# [GOAL OF THE EXERCISE]
The data must be returned in full, with no character altered.

(Stored items)
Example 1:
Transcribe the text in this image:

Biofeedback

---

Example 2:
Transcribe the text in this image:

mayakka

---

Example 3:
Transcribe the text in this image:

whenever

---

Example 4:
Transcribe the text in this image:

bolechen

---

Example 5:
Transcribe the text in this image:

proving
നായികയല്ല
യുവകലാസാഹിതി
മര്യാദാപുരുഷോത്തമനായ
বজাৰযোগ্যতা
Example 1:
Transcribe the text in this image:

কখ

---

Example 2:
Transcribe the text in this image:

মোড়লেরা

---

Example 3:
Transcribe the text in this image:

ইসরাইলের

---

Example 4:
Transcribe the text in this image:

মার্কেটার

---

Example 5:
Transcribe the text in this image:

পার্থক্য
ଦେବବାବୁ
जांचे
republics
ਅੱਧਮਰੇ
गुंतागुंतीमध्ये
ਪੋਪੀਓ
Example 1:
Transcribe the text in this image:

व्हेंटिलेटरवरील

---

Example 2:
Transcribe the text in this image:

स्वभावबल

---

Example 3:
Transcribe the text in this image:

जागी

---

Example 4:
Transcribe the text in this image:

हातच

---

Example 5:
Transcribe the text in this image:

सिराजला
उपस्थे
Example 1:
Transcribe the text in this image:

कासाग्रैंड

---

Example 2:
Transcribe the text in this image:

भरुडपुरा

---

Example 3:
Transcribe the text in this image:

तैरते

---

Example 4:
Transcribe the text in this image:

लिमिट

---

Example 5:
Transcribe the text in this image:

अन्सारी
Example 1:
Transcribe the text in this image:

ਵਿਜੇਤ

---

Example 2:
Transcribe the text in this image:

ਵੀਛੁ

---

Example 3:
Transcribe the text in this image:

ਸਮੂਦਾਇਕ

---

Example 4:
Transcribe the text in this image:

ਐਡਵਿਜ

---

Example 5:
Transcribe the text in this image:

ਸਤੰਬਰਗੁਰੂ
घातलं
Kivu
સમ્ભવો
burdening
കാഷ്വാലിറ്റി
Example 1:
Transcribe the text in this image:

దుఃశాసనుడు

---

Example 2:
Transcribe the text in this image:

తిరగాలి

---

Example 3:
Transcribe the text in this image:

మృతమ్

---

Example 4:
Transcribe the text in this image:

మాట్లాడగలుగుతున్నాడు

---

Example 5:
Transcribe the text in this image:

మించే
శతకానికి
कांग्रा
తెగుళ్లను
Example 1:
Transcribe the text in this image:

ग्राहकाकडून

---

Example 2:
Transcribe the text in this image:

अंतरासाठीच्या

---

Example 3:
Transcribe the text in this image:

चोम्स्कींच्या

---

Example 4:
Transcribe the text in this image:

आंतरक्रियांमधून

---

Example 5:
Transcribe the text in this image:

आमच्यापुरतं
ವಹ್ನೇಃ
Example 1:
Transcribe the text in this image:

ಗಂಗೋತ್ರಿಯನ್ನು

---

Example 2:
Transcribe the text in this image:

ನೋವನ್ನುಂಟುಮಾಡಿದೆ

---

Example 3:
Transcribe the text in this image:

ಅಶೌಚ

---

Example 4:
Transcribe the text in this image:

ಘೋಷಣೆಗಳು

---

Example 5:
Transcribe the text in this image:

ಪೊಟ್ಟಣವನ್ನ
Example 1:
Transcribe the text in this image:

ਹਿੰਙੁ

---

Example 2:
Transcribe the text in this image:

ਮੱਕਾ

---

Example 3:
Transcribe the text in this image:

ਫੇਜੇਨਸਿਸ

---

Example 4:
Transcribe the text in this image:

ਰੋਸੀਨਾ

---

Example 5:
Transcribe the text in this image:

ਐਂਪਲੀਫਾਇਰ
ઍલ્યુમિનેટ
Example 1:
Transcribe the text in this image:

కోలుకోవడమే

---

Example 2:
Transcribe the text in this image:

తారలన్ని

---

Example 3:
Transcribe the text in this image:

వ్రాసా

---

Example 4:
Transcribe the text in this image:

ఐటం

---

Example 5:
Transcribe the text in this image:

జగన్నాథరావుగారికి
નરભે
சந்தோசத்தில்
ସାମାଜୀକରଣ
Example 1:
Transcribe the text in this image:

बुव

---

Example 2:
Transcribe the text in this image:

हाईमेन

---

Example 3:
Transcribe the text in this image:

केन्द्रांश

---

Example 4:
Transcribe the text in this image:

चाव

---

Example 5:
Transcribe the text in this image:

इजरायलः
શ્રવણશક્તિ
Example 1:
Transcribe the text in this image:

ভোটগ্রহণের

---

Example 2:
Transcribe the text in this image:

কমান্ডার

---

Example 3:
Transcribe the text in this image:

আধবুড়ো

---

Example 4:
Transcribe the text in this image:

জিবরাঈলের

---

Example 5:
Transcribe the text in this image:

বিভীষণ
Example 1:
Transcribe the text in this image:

# [EXERCISE OUTPUT]
Example 1:
Transcribe the text in this image:

Biofeedback

---

Example 2:
Transcribe the text in this image:

mayakka

---

Example 3:
Transcribe the text in this image:

whenever

---

Example 4:
Transcribe the text in this image:

bolechen

---

Example 5:
Transcribe the text in this image:

proving
നായികയല്ല
യുവകലാസാഹിതി
മര്യാദാപുരുഷോത്തമനായ
বজাৰযোগ্যতা
Example 1:
Transcribe the text in this image:

কখ

---

Example 2:
Transcribe the text in this image:

মোড়লেরা

---

Example 3:
Transcribe the text in this image:

ইসরাইলের

---

Example 4:
Transcribe the text in this image:

মার্কেটার

---

Example 5:
Transcribe the text in this image:

পার্থক্য
ଦେବବାବୁ
जांचे
republics
ਅੱਧਮਰੇ
गुंतागुंतीमध्ये
ਪੋਪੀਓ
Example 1:
Transcribe the text in this image:

व्हेंटिलेटरवरील

---

Example 2:
Transcribe the text in this image:

स्वभावबल

---

Example 3:
Transcribe the text in this image:

जागी

---

Example 4:
Transcribe the text in this image:

हातच

---

Example 5:
Transcribe the text in this image:

सिराजला
उपस्थे
Example 1:
Transcribe the text in this image:

कासाग्रैंड

---

Example 2:
Transcribe the text in this image:

भरुडपुरा

---

Example 3:
Transcribe the text in this image:

तैरते

---

Example 4:
Transcribe the text in this image:

लिमिट

---

Example 5:
Transcribe the text in this image:

अन्सारी
Example 1:
Transcribe the text in this image:

ਵਿਜੇਤ

---

Example 2:
Transcribe the text in this image:

ਵੀਛੁ

---

Example 3:
Transcribe the text in this image:

ਸਮੂਦਾਇਕ

---

Example 4:
Transcribe the text in this image:

ਐਡਵਿਜ

---

Example 5:
Transcribe the text in this image:

ਸਤੰਬਰਗੁਰੂ
घातलं
Kivu
સમ્ભવો
burdening
കാഷ്വാലിറ്റി
Example 1:
Transcribe the text in this image:

దుఃశాసనుడు

---

Example 2:
Transcribe the text in this image:

తిరగాలి

---

Example 3:
Transcribe the text in this image:

మృతమ్

---

Example 4:
Transcribe the text in this image:

మాట్లాడగలుగుతున్నాడు

---

Example 5:
Transcribe the text in this image:

మించే
శతకానికి
कांग्रा
తెగుళ్లను
Example 1:
Transcribe the text in this image:

ग्राहकाकडून

---

Example 2:
Transcribe the text in this image:

अंतरासाठीच्या

---

Example 3:
Transcribe the text in this image:

चोम्स्कींच्या

---

Example 4:
Transcribe the text in this image:

आंतरक्रियांमधून

---

Example 5:
Transcribe the text in this image:

आमच्यापुरतं
ವಹ್ನೇಃ
Example 1:
Transcribe the text in this image:

ಗಂಗೋತ್ರಿಯನ್ನು

---

Example 2:
Transcribe the text in this image:

ನೋವನ್ನುಂಟುಮಾಡಿದೆ

---

Example 3:
Transcribe the text in this image:

ಅಶೌಚ

---

Example 4:
Transcribe the text in this image:

ಘೋಷಣೆಗಳು

---

Example 5:
Transcribe the text in this image:

ಪೊಟ್ಟಣವನ್ನ
Example 1:
Transcribe the text in this image:

ਹਿੰਙੁ

---

Example 2:
Transcribe the text in this image:

ਮੱਕਾ

---

Example 3:
Transcribe the text in this image:

ਫੇਜੇਨਸਿਸ

---

Example 4:
Transcribe the text in this image:

ਰੋਸੀਨਾ

---

Example 5:
Transcribe the text in this image:

ਐਂਪਲੀਫਾਇਰ
ઍલ્યુમિનેટ
Example 1:
Transcribe the text in this image:

కోలుకోవడమే

---

Example 2:
Transcribe the text in this image:

తారలన్ని

---

Example 3:
Transcribe the text in this image:

వ్రాసా

---

Example 4:
Transcribe the text in this image:

ఐటం

---

Example 5:
Transcribe the text in this image:

జగన్నాథరావుగారికి
નરભે
சந்தோசத்தில்
ସାମାଜୀକରଣ
Example 1:
Transcribe the text in this image:

बुव

---

Example 2:
Transcribe the text in this image:

हाईमेन

---

Example 3:
Transcribe the text in this image:

केन्द्रांश

---

Example 4:
Transcribe the text in this image:

चाव

---

Example 5:
Transcribe the text in this image:

इजरायलः
શ્રવણશક્તિ
Example 1:
Transcribe the text in this image:

ভোটগ্রহণের

---

Example 2:
Transcribe the text in this image:

কমান্ডার

---

Example 3:
Transcribe the text in this image:

আধবুড়ো

---

Example 4:
Transcribe the text in this image:

জিবরাঈলের

---

Example 5:
Transcribe the text in this image:

বিভীষণ
Example 1:
Transcribe the text in this image:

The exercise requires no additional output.